Dual‐Polarity Response in Self‐Powered Infrared SnTe Photodetector with Double Symmetric Schottky Junctions

Abstract Self‐powered photodetectors with dual‐polarity response have great advantages in processing complex light information that is proven to be applied in switchable light imaging, optical communication, and spectral band distinction. Here, a novel strategy for designing self‐powered photodetectors by introducing the double symmetric Schottky junctions at the semiconductor‐metal interfaces is proposed, which guarantees the linear response characteristic and dominates the transfer of photogenerated carriers without external bias.
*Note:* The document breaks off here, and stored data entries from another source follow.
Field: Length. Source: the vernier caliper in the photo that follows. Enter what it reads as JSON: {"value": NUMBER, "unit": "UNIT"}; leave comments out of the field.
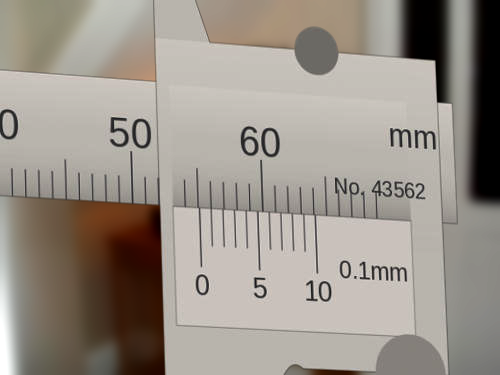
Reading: {"value": 55.1, "unit": "mm"}
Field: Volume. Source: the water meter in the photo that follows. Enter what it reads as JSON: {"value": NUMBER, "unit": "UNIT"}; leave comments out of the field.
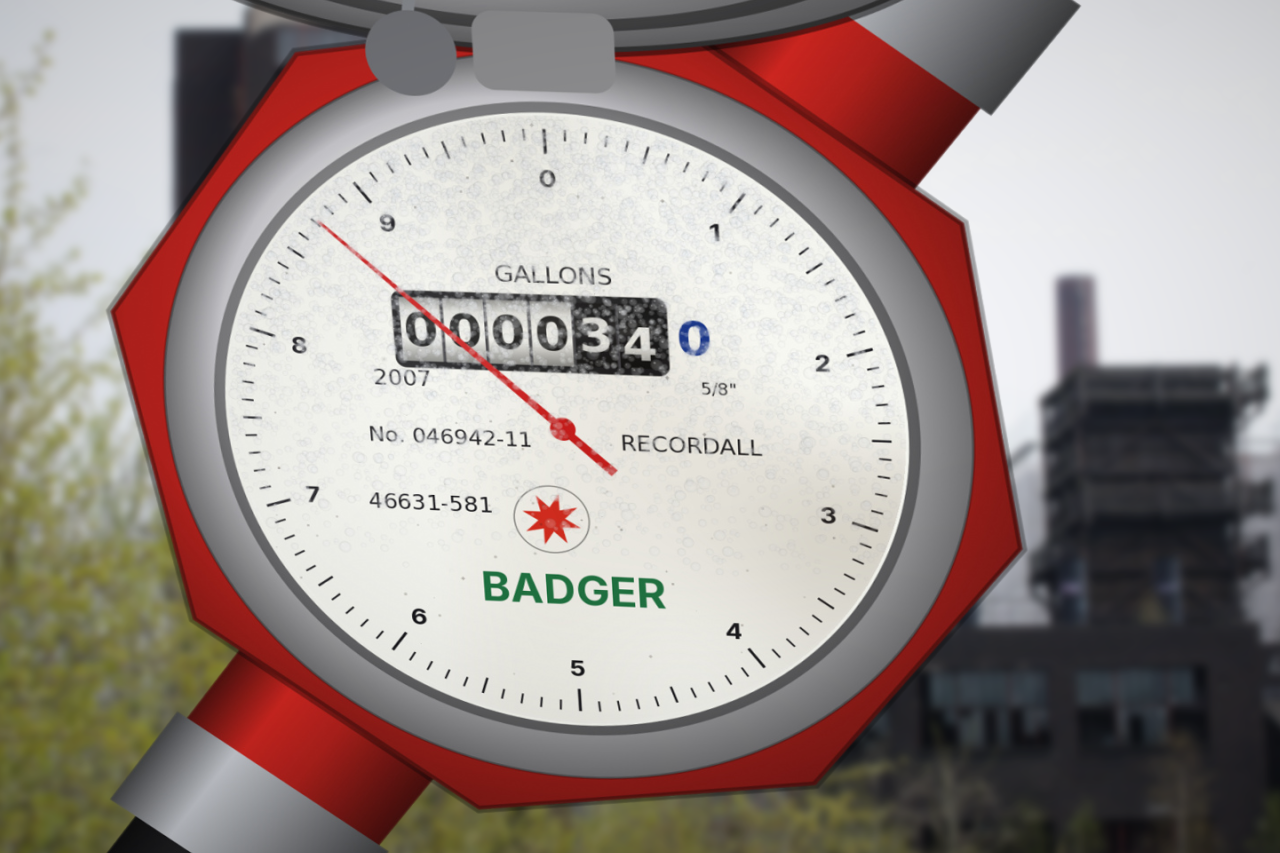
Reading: {"value": 338.7, "unit": "gal"}
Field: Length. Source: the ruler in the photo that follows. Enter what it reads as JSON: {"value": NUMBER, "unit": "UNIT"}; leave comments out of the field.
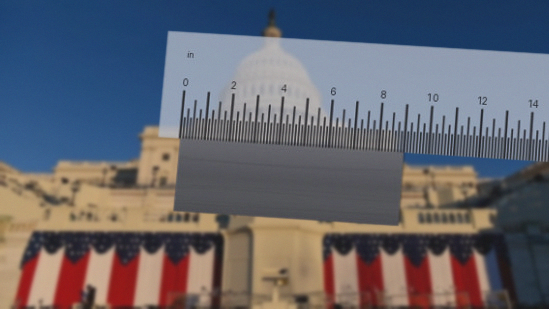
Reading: {"value": 9, "unit": "in"}
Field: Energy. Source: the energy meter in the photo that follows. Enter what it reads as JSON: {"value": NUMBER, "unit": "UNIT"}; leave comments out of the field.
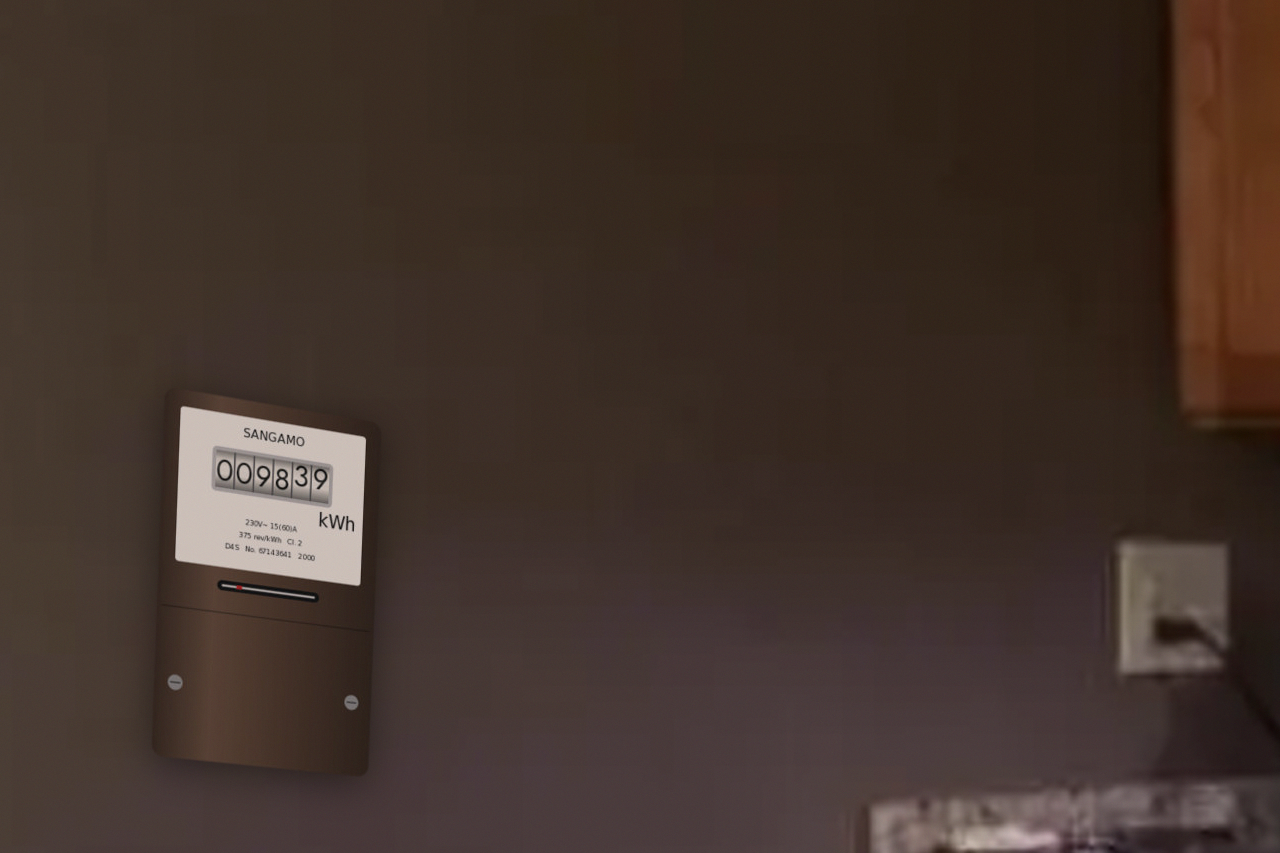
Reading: {"value": 9839, "unit": "kWh"}
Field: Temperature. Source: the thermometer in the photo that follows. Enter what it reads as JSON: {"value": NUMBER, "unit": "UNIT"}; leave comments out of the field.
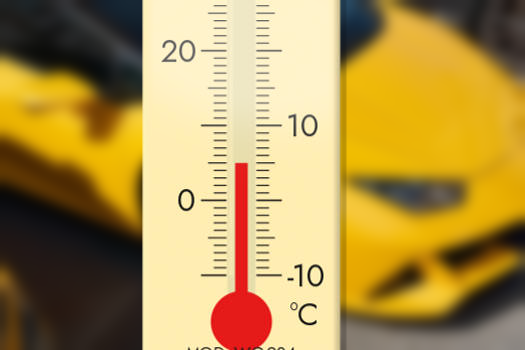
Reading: {"value": 5, "unit": "°C"}
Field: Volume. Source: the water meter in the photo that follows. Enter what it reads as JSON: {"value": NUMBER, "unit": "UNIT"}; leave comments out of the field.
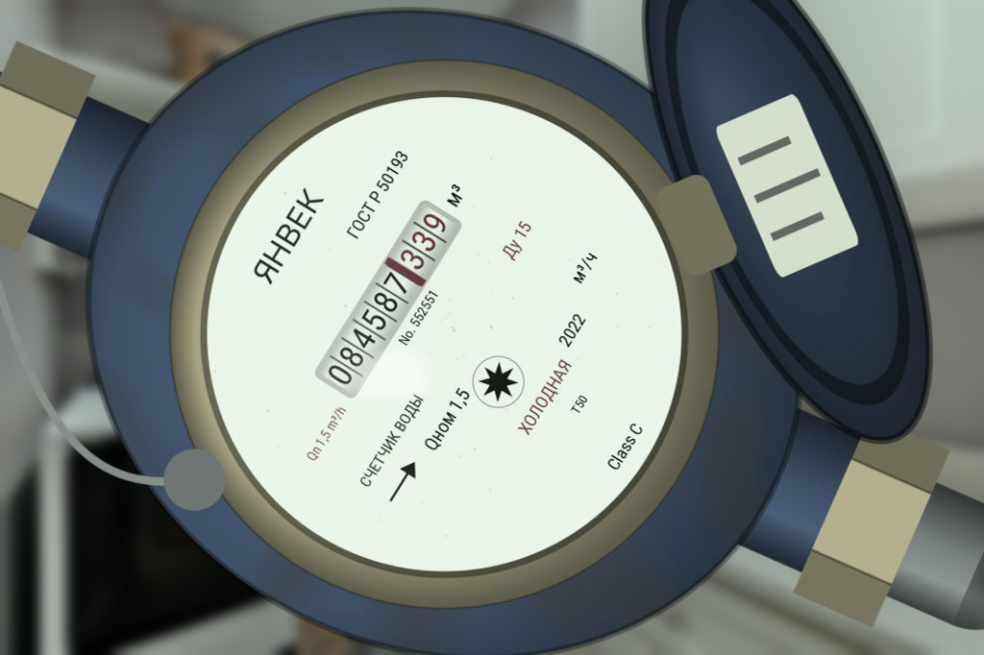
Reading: {"value": 84587.339, "unit": "m³"}
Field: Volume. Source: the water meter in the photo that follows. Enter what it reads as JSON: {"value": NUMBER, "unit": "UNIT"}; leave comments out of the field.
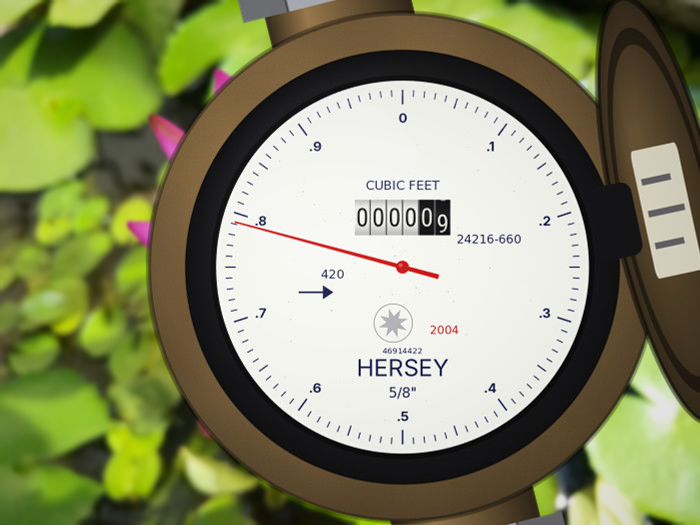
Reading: {"value": 8.79, "unit": "ft³"}
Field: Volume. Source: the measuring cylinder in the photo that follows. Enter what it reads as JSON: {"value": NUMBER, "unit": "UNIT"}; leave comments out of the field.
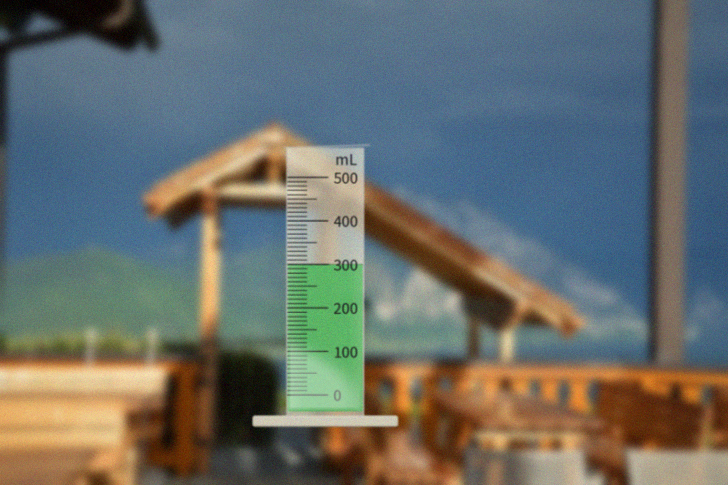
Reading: {"value": 300, "unit": "mL"}
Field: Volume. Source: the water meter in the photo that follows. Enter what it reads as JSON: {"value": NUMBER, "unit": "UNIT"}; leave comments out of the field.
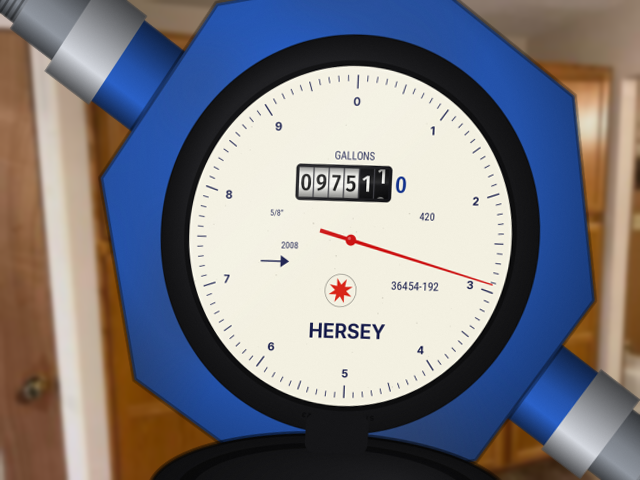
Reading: {"value": 975112.9, "unit": "gal"}
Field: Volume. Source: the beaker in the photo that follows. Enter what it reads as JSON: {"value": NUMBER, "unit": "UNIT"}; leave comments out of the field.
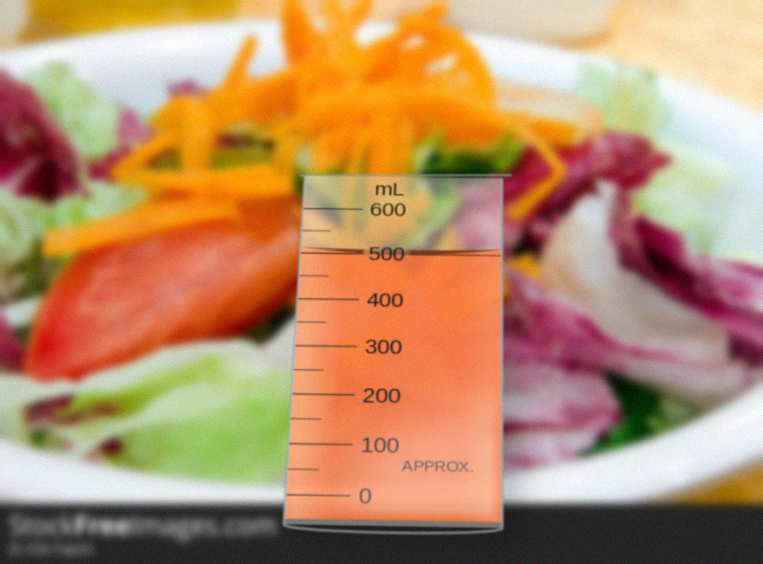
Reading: {"value": 500, "unit": "mL"}
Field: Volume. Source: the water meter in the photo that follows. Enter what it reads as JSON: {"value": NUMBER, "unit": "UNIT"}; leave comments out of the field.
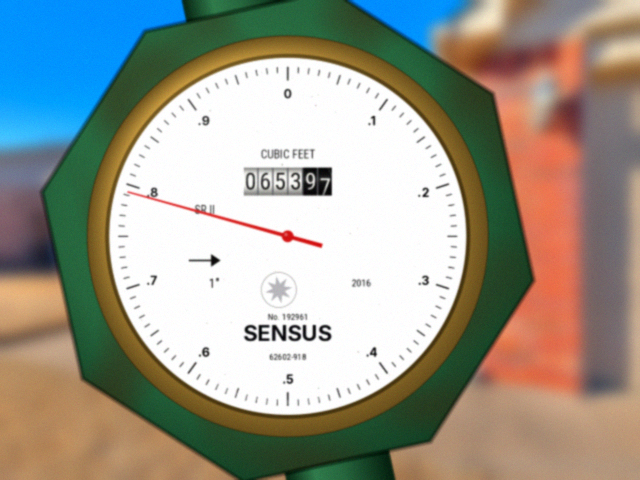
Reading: {"value": 65396.79, "unit": "ft³"}
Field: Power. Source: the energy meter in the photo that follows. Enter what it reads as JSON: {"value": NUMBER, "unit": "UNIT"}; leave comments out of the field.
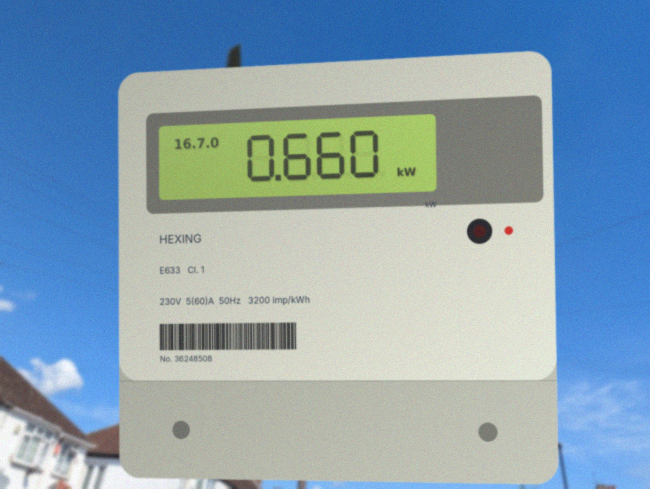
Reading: {"value": 0.660, "unit": "kW"}
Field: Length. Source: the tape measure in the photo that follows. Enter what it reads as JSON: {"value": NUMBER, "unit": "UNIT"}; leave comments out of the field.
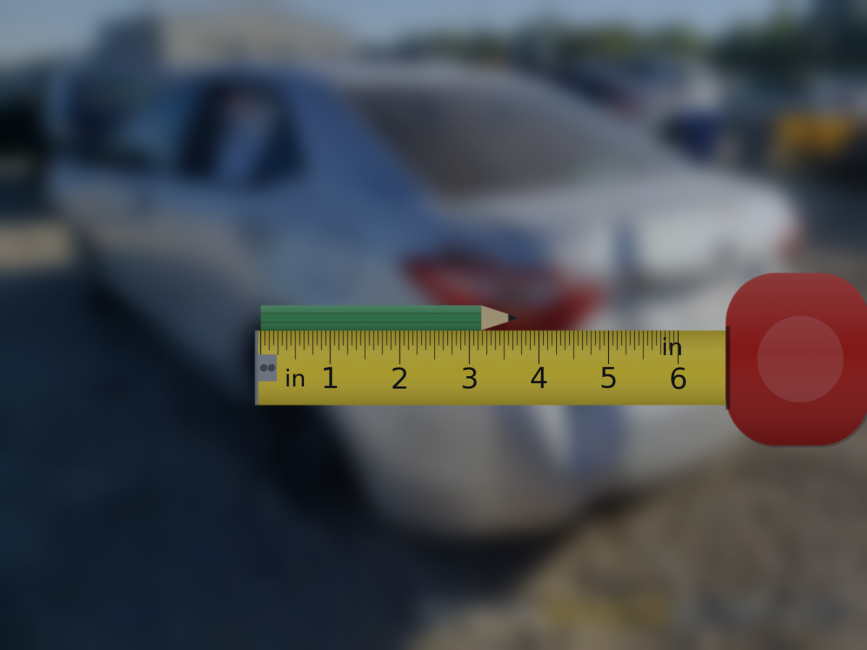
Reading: {"value": 3.6875, "unit": "in"}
Narrow bandgap semiconductor SnTe is employed as the photosensitive material. The bandgap is characterized to be 126 meV, showing great potential for wide spectrum response. As the consequence of selective excitation of unilateral Schottky junction and switching of electric field polarity, the device obtains a dual‐polarity photoresponse, which can be tuned from −14.8 to 13.5 µV. Moreover, an ultra‐broadband photoresponse from near‐infrared 808 nm to far infrared 10.6 µm is achieved with deep exploration of the working mechanism. The synergistic effect of photo thermoelectricity and photoconductivity created a high photoresponsivity of 0.35 mV W −1 excited by 10.6 µm at room temperature. This work provides a novel design strategy for self‐powered photodetectors with a dual‐polarity powered principle, which can take full advantage of the directivity of the photoresponse to identify optical information.